De cette conversation et de quelques autres j'ai gardé un souvenir vif et durable. M. Wilde s'exprimait en français avec une éloquence et un tact peu communs. Sa phrase s'agrémentait d'un tri de mots judicieux. En bon humaniste d'Oxford, M. Wilde aurait pu user aussi bien du latin et du grec. Il aimait l'antiquité hellénique et romaine. Sa causerie était toute imaginative. C'était un incomparable conteur d'histoires. Il en savait des milliers qui s'enchaînaient l'une à l'autre.

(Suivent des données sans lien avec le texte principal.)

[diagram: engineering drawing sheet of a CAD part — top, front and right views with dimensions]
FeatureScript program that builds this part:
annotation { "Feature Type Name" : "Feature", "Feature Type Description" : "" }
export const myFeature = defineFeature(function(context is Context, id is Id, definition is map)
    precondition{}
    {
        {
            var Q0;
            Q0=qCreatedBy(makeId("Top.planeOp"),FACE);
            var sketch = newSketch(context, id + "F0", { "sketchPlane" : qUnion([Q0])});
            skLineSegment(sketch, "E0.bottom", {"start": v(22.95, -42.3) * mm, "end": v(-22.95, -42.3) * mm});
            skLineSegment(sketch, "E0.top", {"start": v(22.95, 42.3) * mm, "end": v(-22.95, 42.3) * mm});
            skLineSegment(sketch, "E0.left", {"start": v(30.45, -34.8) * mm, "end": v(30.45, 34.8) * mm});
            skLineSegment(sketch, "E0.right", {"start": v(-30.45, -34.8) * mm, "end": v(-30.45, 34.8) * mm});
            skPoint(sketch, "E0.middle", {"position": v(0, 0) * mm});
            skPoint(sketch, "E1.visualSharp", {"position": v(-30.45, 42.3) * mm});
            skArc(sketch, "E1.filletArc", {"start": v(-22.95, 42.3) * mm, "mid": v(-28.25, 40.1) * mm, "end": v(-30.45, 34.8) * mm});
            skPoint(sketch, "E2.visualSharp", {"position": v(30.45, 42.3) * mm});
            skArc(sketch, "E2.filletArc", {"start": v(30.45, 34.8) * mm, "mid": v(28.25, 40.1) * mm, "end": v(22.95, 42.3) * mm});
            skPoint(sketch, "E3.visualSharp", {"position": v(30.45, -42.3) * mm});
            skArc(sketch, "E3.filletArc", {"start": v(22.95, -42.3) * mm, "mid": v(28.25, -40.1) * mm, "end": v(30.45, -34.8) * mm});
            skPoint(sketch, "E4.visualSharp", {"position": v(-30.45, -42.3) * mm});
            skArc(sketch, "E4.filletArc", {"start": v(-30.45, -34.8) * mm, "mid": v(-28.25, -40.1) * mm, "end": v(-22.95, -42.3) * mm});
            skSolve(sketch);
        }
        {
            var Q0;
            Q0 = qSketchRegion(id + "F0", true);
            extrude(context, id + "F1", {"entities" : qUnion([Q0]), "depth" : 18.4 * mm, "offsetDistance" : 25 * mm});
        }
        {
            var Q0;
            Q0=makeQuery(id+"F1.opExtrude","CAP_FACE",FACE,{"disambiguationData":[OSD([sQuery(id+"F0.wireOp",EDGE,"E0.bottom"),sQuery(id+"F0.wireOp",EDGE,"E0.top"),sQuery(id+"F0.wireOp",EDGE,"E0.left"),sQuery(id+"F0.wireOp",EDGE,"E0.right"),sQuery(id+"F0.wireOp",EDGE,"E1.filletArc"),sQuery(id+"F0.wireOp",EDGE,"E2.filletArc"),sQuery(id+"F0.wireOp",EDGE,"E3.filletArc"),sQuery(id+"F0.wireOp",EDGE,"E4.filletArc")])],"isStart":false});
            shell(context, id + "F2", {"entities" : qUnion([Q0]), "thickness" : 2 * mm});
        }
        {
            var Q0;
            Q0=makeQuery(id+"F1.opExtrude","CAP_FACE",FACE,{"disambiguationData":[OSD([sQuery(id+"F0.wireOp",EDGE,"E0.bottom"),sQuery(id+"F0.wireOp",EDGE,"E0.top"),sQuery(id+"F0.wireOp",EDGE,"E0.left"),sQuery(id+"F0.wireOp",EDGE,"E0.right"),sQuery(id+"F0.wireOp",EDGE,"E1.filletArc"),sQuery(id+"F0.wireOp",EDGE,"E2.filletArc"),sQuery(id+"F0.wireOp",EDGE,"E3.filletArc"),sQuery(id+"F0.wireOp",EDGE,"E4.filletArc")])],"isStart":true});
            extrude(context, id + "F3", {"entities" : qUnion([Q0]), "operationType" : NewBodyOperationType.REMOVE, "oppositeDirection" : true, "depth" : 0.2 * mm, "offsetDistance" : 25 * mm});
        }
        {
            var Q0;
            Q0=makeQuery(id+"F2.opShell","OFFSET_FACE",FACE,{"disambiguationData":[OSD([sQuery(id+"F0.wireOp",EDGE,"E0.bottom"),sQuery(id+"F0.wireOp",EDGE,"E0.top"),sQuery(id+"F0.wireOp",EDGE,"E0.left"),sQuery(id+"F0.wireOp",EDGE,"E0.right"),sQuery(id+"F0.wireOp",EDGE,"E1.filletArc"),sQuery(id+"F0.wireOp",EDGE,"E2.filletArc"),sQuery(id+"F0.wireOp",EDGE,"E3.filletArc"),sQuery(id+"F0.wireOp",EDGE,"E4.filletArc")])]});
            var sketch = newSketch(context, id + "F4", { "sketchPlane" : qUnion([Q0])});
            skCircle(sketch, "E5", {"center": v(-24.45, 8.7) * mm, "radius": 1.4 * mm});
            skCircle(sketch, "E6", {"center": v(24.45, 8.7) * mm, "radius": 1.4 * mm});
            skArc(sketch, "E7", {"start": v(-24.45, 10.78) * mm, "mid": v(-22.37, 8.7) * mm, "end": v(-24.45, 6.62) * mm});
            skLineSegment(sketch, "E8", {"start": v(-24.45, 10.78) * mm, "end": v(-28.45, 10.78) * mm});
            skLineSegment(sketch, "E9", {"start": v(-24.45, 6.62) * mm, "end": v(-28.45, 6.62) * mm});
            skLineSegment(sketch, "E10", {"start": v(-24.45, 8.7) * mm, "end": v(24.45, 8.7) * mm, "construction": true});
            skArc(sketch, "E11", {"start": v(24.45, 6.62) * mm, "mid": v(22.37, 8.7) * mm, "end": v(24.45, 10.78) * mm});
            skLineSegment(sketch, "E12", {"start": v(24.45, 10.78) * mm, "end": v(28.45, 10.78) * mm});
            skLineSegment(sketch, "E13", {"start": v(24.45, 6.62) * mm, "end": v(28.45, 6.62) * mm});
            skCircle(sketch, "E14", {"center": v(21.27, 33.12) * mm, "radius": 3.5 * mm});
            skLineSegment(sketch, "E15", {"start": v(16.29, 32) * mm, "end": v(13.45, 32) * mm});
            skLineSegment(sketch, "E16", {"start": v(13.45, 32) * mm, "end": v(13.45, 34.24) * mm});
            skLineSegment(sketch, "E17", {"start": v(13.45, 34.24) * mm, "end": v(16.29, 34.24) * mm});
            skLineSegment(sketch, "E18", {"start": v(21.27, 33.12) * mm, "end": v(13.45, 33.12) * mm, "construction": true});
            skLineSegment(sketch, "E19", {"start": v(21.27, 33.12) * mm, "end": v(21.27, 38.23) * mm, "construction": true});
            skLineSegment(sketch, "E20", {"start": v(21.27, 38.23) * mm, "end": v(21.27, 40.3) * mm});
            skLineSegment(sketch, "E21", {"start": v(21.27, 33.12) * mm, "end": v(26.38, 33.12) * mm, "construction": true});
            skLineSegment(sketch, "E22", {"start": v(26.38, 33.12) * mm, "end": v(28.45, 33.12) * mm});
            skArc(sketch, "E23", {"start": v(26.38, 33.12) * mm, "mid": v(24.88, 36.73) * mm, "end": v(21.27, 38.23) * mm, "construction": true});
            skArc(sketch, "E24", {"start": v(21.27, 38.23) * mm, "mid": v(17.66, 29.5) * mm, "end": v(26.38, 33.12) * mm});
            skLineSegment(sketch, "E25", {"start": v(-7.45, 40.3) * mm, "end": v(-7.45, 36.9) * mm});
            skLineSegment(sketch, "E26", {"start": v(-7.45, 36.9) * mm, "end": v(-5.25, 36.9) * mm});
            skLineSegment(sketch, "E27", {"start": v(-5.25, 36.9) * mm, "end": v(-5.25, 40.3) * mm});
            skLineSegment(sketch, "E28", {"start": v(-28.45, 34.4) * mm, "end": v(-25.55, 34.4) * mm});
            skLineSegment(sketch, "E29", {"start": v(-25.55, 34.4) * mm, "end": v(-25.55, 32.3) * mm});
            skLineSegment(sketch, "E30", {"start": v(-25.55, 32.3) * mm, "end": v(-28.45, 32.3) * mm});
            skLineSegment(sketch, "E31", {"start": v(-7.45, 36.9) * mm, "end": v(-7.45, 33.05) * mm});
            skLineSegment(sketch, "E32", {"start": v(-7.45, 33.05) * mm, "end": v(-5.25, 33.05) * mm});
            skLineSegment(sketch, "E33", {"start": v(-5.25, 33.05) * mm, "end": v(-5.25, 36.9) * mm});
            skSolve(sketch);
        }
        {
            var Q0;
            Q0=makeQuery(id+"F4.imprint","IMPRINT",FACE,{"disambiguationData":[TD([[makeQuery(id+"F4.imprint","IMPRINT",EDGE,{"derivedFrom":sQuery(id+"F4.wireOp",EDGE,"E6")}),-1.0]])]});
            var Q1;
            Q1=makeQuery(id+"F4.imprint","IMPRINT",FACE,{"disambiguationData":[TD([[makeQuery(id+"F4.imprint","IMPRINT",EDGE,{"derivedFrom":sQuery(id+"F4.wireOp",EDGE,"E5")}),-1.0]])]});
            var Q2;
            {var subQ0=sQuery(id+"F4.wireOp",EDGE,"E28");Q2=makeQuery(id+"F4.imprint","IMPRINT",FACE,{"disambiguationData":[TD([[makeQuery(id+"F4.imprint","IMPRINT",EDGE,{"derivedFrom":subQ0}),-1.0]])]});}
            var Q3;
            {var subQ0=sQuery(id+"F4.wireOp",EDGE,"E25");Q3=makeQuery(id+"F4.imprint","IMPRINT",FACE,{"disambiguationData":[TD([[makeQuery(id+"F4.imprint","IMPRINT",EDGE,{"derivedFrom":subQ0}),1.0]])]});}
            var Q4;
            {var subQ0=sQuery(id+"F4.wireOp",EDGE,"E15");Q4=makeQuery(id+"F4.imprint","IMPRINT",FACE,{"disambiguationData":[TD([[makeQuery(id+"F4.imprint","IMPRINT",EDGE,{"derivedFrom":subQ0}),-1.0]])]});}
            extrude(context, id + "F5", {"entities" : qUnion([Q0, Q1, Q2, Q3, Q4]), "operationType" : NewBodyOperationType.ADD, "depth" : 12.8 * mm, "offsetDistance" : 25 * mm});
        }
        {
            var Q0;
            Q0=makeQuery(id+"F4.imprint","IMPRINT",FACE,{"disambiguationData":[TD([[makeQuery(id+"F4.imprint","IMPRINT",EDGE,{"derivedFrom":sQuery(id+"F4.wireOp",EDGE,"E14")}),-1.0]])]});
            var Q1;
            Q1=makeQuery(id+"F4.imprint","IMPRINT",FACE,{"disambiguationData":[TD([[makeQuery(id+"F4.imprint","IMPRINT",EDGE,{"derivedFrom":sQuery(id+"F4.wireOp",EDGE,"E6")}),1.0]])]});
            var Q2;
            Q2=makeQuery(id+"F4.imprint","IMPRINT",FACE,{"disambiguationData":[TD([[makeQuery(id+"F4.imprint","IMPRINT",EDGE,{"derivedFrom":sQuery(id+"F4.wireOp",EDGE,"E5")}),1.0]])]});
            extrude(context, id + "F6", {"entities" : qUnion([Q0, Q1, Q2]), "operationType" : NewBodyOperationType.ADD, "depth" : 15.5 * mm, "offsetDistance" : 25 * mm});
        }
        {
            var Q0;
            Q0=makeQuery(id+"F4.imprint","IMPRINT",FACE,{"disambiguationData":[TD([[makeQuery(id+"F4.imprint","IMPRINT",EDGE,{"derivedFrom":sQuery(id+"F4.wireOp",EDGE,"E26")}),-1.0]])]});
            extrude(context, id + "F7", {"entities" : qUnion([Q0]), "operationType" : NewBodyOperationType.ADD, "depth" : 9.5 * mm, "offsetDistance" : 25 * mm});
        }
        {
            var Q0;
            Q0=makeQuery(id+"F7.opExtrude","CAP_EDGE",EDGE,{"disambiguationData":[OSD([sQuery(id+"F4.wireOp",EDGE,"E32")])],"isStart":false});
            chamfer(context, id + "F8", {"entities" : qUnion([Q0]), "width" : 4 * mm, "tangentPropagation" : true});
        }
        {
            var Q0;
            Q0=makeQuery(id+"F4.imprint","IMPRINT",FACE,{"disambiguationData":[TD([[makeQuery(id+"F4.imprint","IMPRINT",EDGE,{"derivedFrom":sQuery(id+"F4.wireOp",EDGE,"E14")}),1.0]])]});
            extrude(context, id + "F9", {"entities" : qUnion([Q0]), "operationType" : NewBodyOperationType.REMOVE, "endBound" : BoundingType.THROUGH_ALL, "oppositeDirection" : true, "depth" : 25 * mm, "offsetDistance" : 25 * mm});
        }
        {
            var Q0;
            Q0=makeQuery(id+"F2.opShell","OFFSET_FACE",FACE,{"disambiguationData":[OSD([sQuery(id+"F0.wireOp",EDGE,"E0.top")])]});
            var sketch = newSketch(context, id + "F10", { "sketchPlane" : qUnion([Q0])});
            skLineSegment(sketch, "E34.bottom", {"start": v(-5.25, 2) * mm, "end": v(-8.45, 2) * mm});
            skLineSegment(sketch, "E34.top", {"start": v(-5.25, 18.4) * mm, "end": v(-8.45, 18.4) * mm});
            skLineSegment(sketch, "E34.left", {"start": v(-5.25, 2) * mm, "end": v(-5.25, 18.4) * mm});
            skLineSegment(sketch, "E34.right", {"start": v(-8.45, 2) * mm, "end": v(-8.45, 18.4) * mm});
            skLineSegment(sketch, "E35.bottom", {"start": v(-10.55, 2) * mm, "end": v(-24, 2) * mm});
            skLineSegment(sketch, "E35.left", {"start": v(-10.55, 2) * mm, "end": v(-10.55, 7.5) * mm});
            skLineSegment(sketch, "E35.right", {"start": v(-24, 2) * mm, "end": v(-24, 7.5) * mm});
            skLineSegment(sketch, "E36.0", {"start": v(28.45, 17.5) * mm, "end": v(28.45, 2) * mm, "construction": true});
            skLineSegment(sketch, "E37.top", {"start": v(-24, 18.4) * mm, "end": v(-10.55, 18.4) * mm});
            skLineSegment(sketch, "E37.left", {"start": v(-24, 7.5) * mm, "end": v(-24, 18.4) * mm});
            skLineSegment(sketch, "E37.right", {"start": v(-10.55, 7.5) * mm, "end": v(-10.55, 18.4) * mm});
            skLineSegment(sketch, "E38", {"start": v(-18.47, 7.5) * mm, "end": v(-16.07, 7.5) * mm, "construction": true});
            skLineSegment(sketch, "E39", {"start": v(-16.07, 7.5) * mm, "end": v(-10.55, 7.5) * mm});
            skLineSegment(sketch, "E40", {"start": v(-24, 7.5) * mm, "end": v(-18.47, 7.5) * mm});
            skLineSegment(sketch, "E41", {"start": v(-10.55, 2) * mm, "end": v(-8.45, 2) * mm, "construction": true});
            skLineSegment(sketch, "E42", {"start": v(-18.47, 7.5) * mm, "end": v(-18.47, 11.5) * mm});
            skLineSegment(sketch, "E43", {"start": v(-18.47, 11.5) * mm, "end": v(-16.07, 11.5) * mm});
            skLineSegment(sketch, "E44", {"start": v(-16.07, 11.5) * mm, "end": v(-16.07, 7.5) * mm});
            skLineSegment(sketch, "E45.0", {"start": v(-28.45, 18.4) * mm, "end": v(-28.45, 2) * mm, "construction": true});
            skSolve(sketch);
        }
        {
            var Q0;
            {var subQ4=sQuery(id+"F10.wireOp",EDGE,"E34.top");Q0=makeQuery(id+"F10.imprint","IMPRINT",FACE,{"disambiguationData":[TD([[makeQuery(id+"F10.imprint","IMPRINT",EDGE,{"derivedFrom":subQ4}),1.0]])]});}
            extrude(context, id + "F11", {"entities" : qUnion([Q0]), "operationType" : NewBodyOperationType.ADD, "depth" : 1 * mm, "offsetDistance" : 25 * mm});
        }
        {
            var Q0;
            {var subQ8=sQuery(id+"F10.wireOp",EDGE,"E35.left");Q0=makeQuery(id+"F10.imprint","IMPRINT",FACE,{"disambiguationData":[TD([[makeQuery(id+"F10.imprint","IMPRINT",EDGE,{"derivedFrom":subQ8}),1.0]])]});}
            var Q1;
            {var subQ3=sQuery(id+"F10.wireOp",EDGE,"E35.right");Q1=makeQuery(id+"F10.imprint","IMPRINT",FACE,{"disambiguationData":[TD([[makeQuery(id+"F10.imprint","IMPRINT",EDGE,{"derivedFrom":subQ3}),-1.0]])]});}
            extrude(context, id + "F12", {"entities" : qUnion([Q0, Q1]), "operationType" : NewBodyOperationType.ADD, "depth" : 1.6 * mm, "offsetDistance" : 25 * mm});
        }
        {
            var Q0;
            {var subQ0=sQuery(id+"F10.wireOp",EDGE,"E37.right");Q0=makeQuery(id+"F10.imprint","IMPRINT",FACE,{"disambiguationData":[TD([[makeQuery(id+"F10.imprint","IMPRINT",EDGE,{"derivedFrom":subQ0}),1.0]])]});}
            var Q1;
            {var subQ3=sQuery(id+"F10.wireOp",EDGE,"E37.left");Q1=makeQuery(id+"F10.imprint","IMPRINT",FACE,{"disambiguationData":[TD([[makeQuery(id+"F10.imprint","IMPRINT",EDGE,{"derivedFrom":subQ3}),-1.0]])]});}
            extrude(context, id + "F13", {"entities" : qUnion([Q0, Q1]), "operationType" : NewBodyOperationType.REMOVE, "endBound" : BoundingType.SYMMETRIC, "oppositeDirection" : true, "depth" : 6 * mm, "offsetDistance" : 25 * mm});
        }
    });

C'était sa façon de tout dire, une hypocrisie figurative de sa pensée. Il en est une qu'il conta ce soir-la et où je crois qu'il faisait allusion a lui-même.
« Il y avait une fois, disait-il, un jeune homme qui habitait dans une ville près de la mer ; chaque matin, il sortait pour marcher sur la grève et, au retour, il racontait qu'il avait vu les Sirènes ; or il advint qu'il en rencontra une ; elle se baignait dans l'eau bleue ; il la vit, mais, en revenant, comme on l'interrogeait sur ce qu'il avait vu, ce jour-là, il se tut et ne répondit pas. »
Il ne fallait pas trop pousser M. Wilde sur le sens de ces allégories, il fallait jouir de leur grâce et de leur inattendu sans soulever les voiles de cette fantasmagorie d'esprit qui faisait de sa conversation une sorte de Mille et une Nuits parlées.
La cigarette d'or s'éteignait et se rallumait incessamment aux lèvres du conteur. La main, d'un geste lent, faisait verdoyer le scarabée annulaire. Le visage se variait de la mimique la plus amusante, la voix continuait intarissablement, un peu traînante, toujours égale.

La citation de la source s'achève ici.